Methods: 12-week old male C57BL/6J (WT) or APN deficient (APNKO) mice underwent either sham surgery (n=8) or uninephrectomy, aldosterone-infusion and fed 1% salt water for 4-weeks (ALDO) (n=8). 4-weeks after surgery, tail-cuff blood pressure (BP), echocardiogram and protein analyses were performed.

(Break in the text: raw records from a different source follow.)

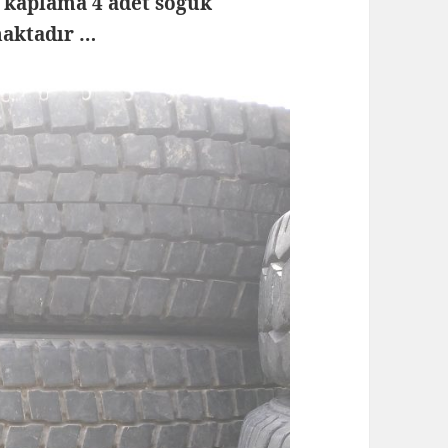
r kaplama 4 adet soğuk
maktadır …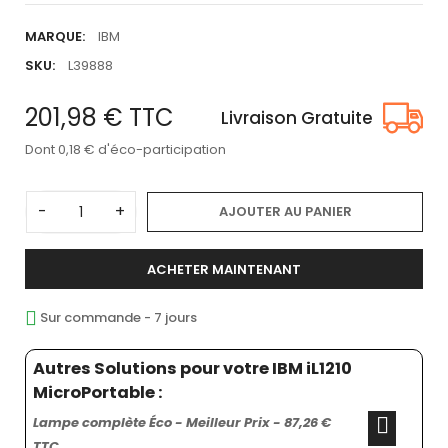
MARQUE:
IBM
SKU:
L39888
201,98 €
TTC
Livraison Gratuite
Dont 0,18 € d'éco-participation
-
+
AJOUTER AU PANIER
ACHETER MAINTENANT
Sur commande - 7 jours
Autres Solutions pour votre IBM iL1210
MicroPortable :
Lampe complète Éco - Meilleur Prix - 87,26 €
TTC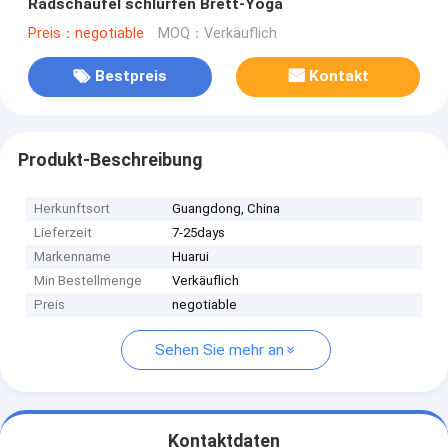
Radschaufel schlürfen Brett-Yoga
Preis：negotiable
MOQ：Verkäuflich
Bestpreis
Kontakt
Produkt-Beschreibung
Herkunftsort
Guangdong, China
Lieferzeit
7-25days
Markenname
Huarui
Min Bestellmenge
Verkäuflich
Preis
negotiable
Sehen Sie mehr an
Kontaktdaten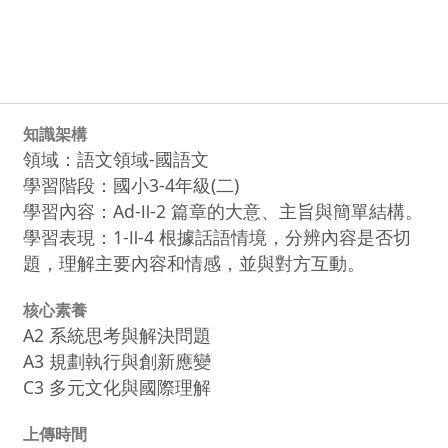
知識架構
領域：語文領域-國語文
學習階段：國小3-4年級(二)
學習內容：Ad-Ⅱ-2 篇章的大意、主旨與簡單結構。
學習表現：1-Ⅱ-4 根據話語情境，分辨內容是否切
題，理解主要內容和情感，並與對方互動。
核心素養
A2 系統思考與解決問題
A3 規劃執行與創新應變
C3 多元文化與國際理解
上傳時間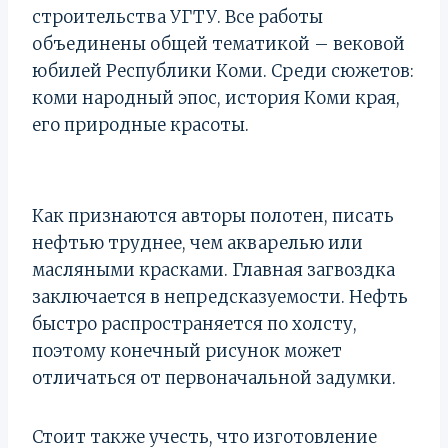
строительства УГТУ. Все работы
объединены общей тематикой – вековой
юбилей Республики Коми. Среди сюжетов:
коми народный эпос, история Коми края,
его природные красоты.
Как признаются авторы полотен, писать
нефтью труднее, чем акварелью или
масляными красками. Главная загвоздка
заключается в непредсказуемости. Нефть
быстро распространяется по холсту,
поэтому конечный рисунок может
отличаться от первоначальной задумки.
Стоит также учесть, что изготовление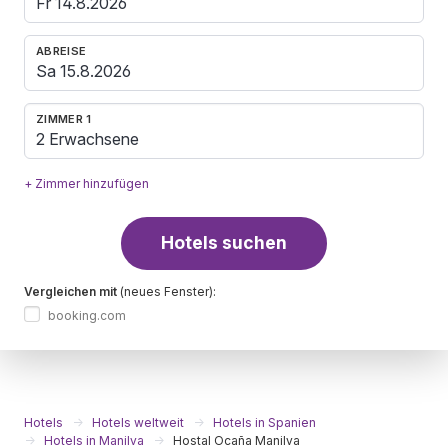
ABREISE
ZIMMER 1
2 Erwachsene
+ Zimmer hinzufügen
Hotels suchen
Vergleichen mit
(neues Fenster):
booking.com
Hotels
Hotels weltweit
Hotels in Spanien
Hotels in Manilva
Hostal Ocaña Manilva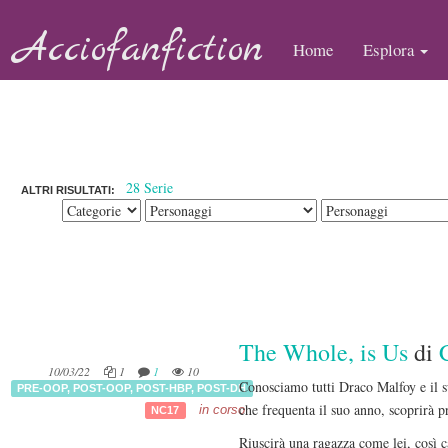
Acciofanfiction
Home
Esplora
28 Serie
ALTRI RISULTATI:
The Whole, is Us
di
10/03/22
1
1
10
Conosciamo tutti Draco Malfoy e il s
PRE-OOP
,
POST-OOP
,
POST-HBP
,
POST-DH
che frequenta il suo anno, scoprirà pr
in corso
NC17
Riuscirà una ragazza come lei, così c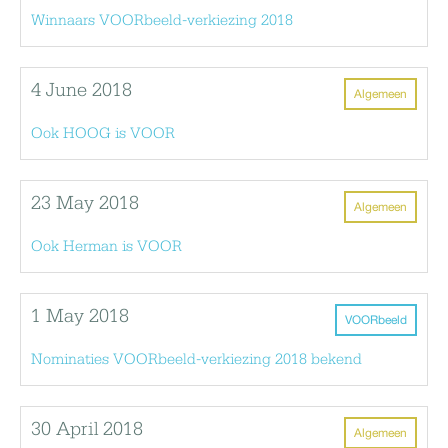
Winnaars VOORbeeld-verkiezing 2018
4 June 2018
Algemeen
Ook HOOG is VOOR
23 May 2018
Algemeen
Ook Herman is VOOR
1 May 2018
VOORbeeld
Nominaties VOORbeeld-verkiezing 2018 bekend
30 April 2018
Algemeen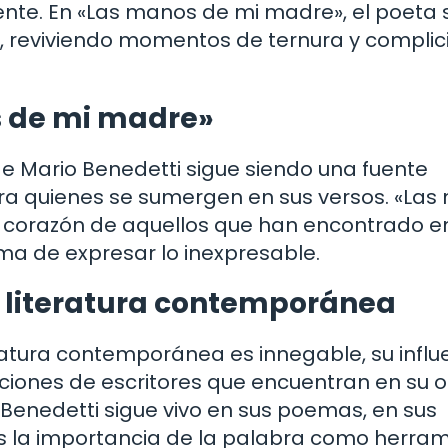
ente. En «Las manos de mi madre», el poeta 
a, reviviendo momentos de ternura y compli
s de mi madre»
de Mario Benedetti sigue siendo una fuente
ara quienes se sumergen en sus versos. «La
 corazón de aquellos que han encontrado en
rma de expresar lo inexpresable.
la literatura contemporánea
eratura contemporánea es innegable, su influ
aciones de escritores que encuentran en su 
 Benedetti sigue vivo en sus poemas, en sus
s la importancia de la palabra como herra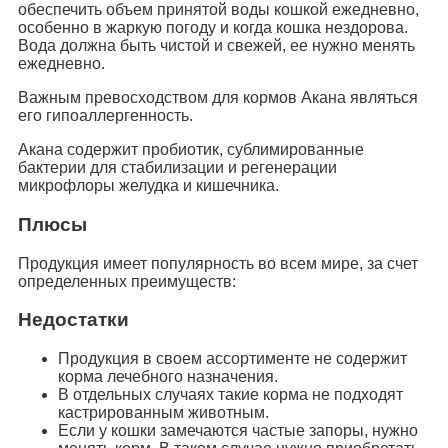
обеспечить объем принятой воды кошкой ежедневно,
особенно в жаркую погоду и когда кошка нездорова.
Вода должна быть чистой и свежей, ее нужно менять
ежедневно.
Важным превосходством для кормов Акана являться
его гипоаллергенность.
Акана содержит пробиотик, сублимированные
бактерии для стабилизации и регенерации
микрофлоры желудка и кишечника.
Плюсы
Продукция имеет популярность во всем мире, за счет
определенных преимуществ:
Недостатки
Продукция в своем ассортименте не содержит
корма лечебного назначения.
В отдельных случаях такие корма не подходят
кастрированным животным.
Если у кошки замечаются частые запоры, нужно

Results: BP was increased in WT-ALDO mice vs. WT-sham (132±2 vs. 109±3mmHg; p<0.001) and was further elevated in APNKO ALDO mice (140±3mmHg; p<0.05 vs. WT-ALDO). LVH was increased in WT-ALDO vs. WT-sham mice (HW/BW ratio: 4.4±0.1 vs. 4.1±0.1mg/g; p<0.05). However, LVH in APNKO ALDO mice was further exacerbated (HW/BW ratio: 6.5±0.9 vs. 4.4±0.1mg/g; p<0.05 vs. WT-ALDO). Increases in both LV end diastolic and LV end systolic dimensions were caused by ALDO but were no different from ALDO-treated APNKO hearts (3.8±1.2 vs. 1.5±0.2, and 3.5±0.1 vs. 1.15±0.1mm, respectively). Similarly LV EF was unchanged in APNKO ALDO and WT-ALDO hearts (62±2% vs. 63±1%). Additionally there was more pulmonary congestion, as measured by wet/dry lung ratio in ALDO APNKO mice (p<0.05 vs. WT-ALDO). LVH was associated with a ~3-fold increase in MMP2/TIMP2 ratio in WT-ALDO hearts (p<0.05 vs. WT-sham). Intriguingly, compared to WT-ALDO mice, APNKO had no increase in MMP2/TIMP2 ratio (p<0.05), despite having more LVH. Cardiac protein expression of INF-γ, IL-1β, TNF-α was increased in all ALDO-treated mice vs. appropriate sham, however only INF-γ was markedly increased (~4-fold; p<0.001) in APNKO vs. WT-ALDO hearts.
Conclusions. Thus, these data demonstrate that APN-deficiency contributes to hypertension and hypertrophy. Additionally, in this model of HTN and diastolic dysfunction there is increased inflammation. Our findings suggest that APN may represent a novel target for hypertensive heart disease and DHF.